**SELECTED EXTRACT**
====================
Fruits and Soups: Before Meals? After Meals?
Some traditional habits quietly dictate meal order—for example, eating fruit after meals or drinking soup before meals. What sequence is most rational and scientifically sound?
Fruits: Before meals? After meals? Between meals?
1. Before meals: Consuming fruit before meals can quickly replenish glucose, especially beneficial during hypoglycemia. Fruits are rich in dietary fiber, which induces satiety after consumption, reducing appetite and thus decreasing intake of protein, starch, and fat during main meals.
2. After meals: Many people habitually eat fruit immediately after meals. However, consuming large amounts of fruit right after eating causes rapid blood glucose spikes, increasing pancreatic burden, disrupting digestion, and impairing nutrient absorption.
3. Between meals: This is the optimal time to eat fruit. Generally, between 9–10 a.m., 3–4 p.m., or two hours before bedtime. Healthy individuals may consume 1–3 servings daily. Diabetics may have one serving of low-sugar or moderate-sugar fruits like watermelon, kiwi, apple, or pear between meals when blood sugar is stable, about 200g.
Drinking Soup: Before meals? After meals?
First, let’s examine types of soups:
1. Clear Soup: Made primarily from vegetables and melons, such as cabbage soup, loofah soup, winter melon soup, etc. Ingredients include seasonal vegetables, winter melon, loofah, cucumber, dried mushrooms, dried vegetables, tofu, etc. These soups generally have no contraindications.
====================
**TO DO**
- 1) Duplicate the meal-order article word for word, from "Some traditional habits" up to and including "impairing nutrient absorption.".
- 2) List the fruits that the meal-order article suggests diabetics may eat between meals.
The lines after this come from a separate source, not from the meal-order article.
====================
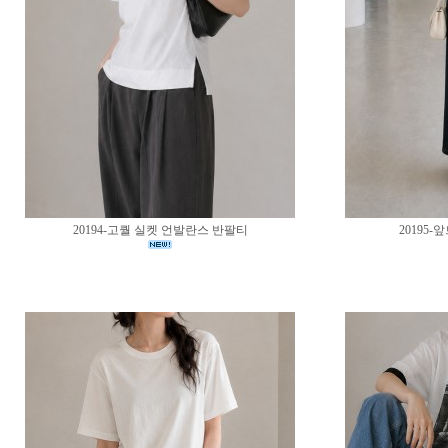
20194-고퀄 실켓 언발란스 반팔티
20195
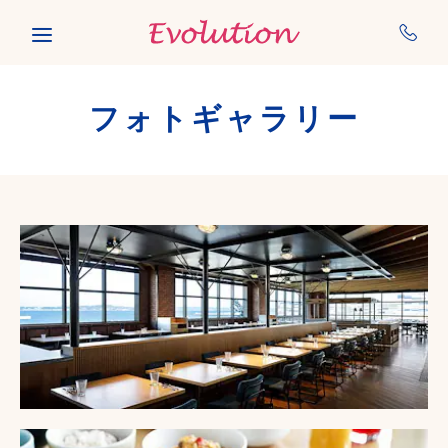
Skip to main content
フォトギャラリー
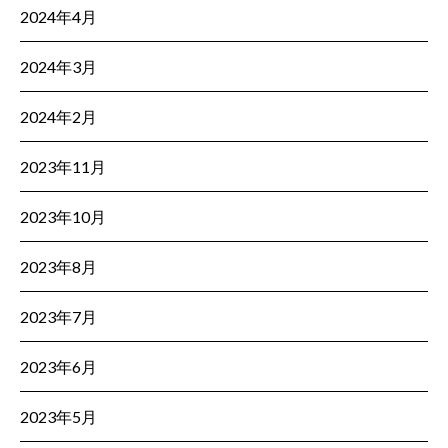
2024年4月
2024年3月
2024年2月
2023年11月
2023年10月
2023年8月
2023年7月
2023年6月
2023年5月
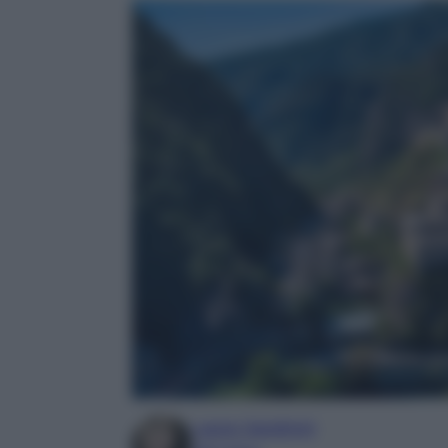
Laura Sandroni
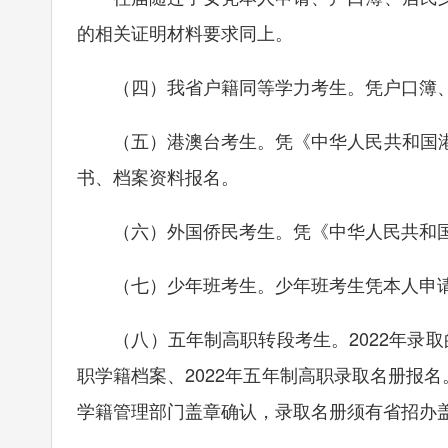
的相关证明材料要求同上。
（四）我省户籍同等学力考生。凭户口簿、
（五）港澳台考生。凭《中华人民共和国港
书、档案资料报名。
（六）外国侨民考生。凭《中华人民共和国
（七）少年班考生。少年班考生凭本人申请
（八）五年制高职转段考生。2022年录取的
职学籍档案、2022年五年制高职录取名册报
学籍管理部门盖章确认，录取名册须有省招办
====================
**SOLUTIONS BY TASK**
- 1)
Some traditional habits quietly dictate meal order—for example, eating fruit after meals or drinking soup before meals. What sequence is most rational and scientifically sound?
Fruits: Before meals? After meals? Between meals?
1. Before meals: Consuming fruit before meals can quickly replenish glucose, especially beneficial during hypoglycemia. Fruits are rich in dietary fiber, which induces satiety after consumption, reducing appetite and thus decreasing intake of protein, starch, and fat during main meals.
2. After meals: Many people habitually eat fruit immediately after meals. However, consuming large amounts of fruit right after eating causes rapid blood glucose spikes, increasing pancreatic burden, disrupting digestion, and impairing nutrient absorption.

- 2) Watermelon, kiwi, apple, pear